Why does SQL Server return some rows while still executing the query, and sometimes not?
The answer, as usual (alright, most of the time), lies in the execution plan.
There are certain operators that require all rows to arrive at them before they can start processing those rows, and passing them downstream, for example:
- Hash Join (on building the hash table)
- Hash Match
- Sort (Except Hash Flow Distinct)
They're either called blocking, or stop and go operators because of this, and they're often chosen when the optimizer thinks it'll have to process a whole lot of data to find your data.
There are other operators that are able to begin streaming, or passing any found rows along immediately
- Nested Loops
- Index supported Merge Joins
- Stream Aggregates
When queries start returning data immediately, but don't finish immediately, it's usually a sign that the the optimizer chose a plan to locate and return some rows quickly using operators that have a lower start up cost.
This can happen because of row goals introduced either by you, or by the optimizer.
It can also happen if a bad plan is chosen for some reason (lack of SARGability, parameter sniffing, insufficient statistics, etc.), but that takes more digging to figure out.
For more information, check out Rob Farley's blog here
And Paul White's series on row goals here, here, here, and here.
It should also be noted that, if you're talking about SSMS, rows only appear once an entire buffer has been filled, not just willy-nilly.

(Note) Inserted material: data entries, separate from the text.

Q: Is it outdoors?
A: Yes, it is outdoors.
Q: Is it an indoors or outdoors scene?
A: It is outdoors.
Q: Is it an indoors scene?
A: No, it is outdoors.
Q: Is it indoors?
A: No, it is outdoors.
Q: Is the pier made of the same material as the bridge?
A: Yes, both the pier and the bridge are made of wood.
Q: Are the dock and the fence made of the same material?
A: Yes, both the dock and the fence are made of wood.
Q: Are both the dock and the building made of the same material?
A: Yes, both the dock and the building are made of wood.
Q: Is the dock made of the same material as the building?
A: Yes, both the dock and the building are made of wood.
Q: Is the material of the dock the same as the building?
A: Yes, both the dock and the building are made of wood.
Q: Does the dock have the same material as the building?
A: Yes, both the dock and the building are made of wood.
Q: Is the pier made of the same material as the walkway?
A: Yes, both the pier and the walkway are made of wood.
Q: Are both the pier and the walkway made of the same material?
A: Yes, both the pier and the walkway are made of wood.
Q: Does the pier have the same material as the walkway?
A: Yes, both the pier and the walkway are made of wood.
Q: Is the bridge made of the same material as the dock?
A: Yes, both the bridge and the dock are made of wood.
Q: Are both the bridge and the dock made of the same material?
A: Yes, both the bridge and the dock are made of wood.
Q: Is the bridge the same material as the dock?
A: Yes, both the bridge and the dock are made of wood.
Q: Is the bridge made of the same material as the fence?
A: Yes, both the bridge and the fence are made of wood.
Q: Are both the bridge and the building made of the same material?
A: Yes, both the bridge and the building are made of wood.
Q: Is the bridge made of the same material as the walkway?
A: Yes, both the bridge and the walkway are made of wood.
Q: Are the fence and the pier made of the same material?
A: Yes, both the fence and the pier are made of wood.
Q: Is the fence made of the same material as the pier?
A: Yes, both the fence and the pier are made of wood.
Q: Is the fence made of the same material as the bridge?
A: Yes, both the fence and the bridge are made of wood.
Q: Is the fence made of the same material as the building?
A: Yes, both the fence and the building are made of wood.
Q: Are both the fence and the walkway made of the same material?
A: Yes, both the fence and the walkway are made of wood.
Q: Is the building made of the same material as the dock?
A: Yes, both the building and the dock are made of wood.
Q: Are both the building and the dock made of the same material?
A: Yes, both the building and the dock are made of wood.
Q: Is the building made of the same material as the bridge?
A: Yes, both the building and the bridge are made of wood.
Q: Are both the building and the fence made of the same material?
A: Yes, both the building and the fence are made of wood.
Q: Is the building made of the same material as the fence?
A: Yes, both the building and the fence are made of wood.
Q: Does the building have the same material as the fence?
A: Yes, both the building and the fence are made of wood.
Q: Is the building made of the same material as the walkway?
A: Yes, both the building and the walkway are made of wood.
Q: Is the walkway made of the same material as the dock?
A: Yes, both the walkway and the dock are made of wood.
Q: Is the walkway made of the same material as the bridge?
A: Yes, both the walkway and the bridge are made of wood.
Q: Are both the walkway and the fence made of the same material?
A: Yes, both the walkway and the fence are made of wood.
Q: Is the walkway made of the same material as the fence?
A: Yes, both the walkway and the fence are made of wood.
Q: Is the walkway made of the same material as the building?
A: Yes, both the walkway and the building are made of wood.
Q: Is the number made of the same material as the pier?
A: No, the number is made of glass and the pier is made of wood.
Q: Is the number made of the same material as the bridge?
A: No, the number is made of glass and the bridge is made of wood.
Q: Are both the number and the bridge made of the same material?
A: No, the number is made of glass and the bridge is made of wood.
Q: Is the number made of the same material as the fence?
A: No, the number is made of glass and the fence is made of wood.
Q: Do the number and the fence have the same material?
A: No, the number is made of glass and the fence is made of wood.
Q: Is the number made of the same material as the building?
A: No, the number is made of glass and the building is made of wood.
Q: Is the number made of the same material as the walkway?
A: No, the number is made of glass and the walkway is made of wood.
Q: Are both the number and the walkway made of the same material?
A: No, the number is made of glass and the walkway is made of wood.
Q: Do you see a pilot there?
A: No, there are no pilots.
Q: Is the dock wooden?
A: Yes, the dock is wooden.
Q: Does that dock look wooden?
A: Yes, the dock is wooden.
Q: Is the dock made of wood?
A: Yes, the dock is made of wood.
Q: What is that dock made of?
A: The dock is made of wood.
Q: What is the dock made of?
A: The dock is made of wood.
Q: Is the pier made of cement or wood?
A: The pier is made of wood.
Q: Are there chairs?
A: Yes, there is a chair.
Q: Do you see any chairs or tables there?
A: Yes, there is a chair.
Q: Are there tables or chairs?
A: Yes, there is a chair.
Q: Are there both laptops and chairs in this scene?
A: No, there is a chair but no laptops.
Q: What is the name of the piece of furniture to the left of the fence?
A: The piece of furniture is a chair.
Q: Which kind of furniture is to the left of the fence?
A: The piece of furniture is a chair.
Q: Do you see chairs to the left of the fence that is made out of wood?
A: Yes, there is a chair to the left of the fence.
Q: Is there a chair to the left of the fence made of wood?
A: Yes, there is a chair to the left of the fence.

If I understand what you're observing, this is how Management Studio renders rows, and has little to do with how SQL Server returns rows. In fact often when you are returning large results to SSMS and attempting to render them in a grid, SSMS can't keep up and SQL Server ends up waiting for the app to process more rows. In this case you'll see SQL Server accumulating ASYNC_NETWORK_IO
waits.
You can control it somewhat by using Results to Text instead of Results to Grid, since SSMS can draw text faster than it can draw grids, but you'll likely find this can affect readability depending on the number of columns and the data types involved. Both are impacted by when SSMS decides to actually write results out to that pane, which depends on how full the output buffer is.

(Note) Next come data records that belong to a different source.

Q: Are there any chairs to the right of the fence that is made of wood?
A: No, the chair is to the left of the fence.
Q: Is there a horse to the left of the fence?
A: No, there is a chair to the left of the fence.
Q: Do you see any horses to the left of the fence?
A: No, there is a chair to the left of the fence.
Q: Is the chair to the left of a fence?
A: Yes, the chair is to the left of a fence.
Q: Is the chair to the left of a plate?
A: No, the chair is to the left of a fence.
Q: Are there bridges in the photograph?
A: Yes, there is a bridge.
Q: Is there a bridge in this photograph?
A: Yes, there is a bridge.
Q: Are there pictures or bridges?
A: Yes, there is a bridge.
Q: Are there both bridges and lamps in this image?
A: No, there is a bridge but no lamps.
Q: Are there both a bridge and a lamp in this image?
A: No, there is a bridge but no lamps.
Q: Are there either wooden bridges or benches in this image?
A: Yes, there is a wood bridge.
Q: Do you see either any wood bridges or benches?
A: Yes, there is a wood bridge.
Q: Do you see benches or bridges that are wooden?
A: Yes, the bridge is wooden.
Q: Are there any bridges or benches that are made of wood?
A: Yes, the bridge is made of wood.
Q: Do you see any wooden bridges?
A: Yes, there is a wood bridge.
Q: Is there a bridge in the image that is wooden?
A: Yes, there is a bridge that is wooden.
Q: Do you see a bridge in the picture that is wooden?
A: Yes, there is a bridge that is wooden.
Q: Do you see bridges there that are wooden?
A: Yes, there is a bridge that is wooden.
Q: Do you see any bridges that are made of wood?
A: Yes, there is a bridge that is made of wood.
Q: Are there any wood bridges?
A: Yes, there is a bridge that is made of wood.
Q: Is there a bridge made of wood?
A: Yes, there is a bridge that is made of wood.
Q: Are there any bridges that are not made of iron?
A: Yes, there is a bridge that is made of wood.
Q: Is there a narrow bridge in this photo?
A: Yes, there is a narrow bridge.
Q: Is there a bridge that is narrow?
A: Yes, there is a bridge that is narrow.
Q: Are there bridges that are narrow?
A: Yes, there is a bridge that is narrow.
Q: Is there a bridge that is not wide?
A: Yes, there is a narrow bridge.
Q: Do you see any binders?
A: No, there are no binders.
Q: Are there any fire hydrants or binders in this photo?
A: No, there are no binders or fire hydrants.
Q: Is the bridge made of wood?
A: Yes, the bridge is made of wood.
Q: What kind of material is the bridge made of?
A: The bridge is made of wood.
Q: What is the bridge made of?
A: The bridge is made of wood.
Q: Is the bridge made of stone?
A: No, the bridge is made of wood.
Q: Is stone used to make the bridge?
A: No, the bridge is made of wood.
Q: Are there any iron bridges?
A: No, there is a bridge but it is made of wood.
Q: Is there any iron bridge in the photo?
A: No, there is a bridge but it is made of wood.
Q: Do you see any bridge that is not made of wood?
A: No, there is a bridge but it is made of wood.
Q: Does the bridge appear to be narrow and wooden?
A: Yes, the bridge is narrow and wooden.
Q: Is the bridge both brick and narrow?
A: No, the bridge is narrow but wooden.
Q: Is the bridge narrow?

When you have multiple statements, and you want to force the buffer to render output results to the messages pane, you can use a little printing trick in between statements:
RAISERROR('', 0, 1) WITH NOWAIT;
But this won't help when you're trying to get SSMS to render rows more quickly when all the output is coming from a single statement.
More directly, you can control it by limiting how many results you are rendering in SSMS. I often see people complain about how long it takes to return a million rows to the grid. What on earth anyone is going to do with a million rows in an SSMS grid, I have no idea.
There are some hacks like OPTION (FAST 100)
, which will optimize for retrieving those first 100 rows (or any 100 rows if there is no outer ORDER BY
), but this can come at the cost of much slower retrieval for the remainder of the rows and a plan that is more inefficient overall, so isn't really a go-to option IMHO.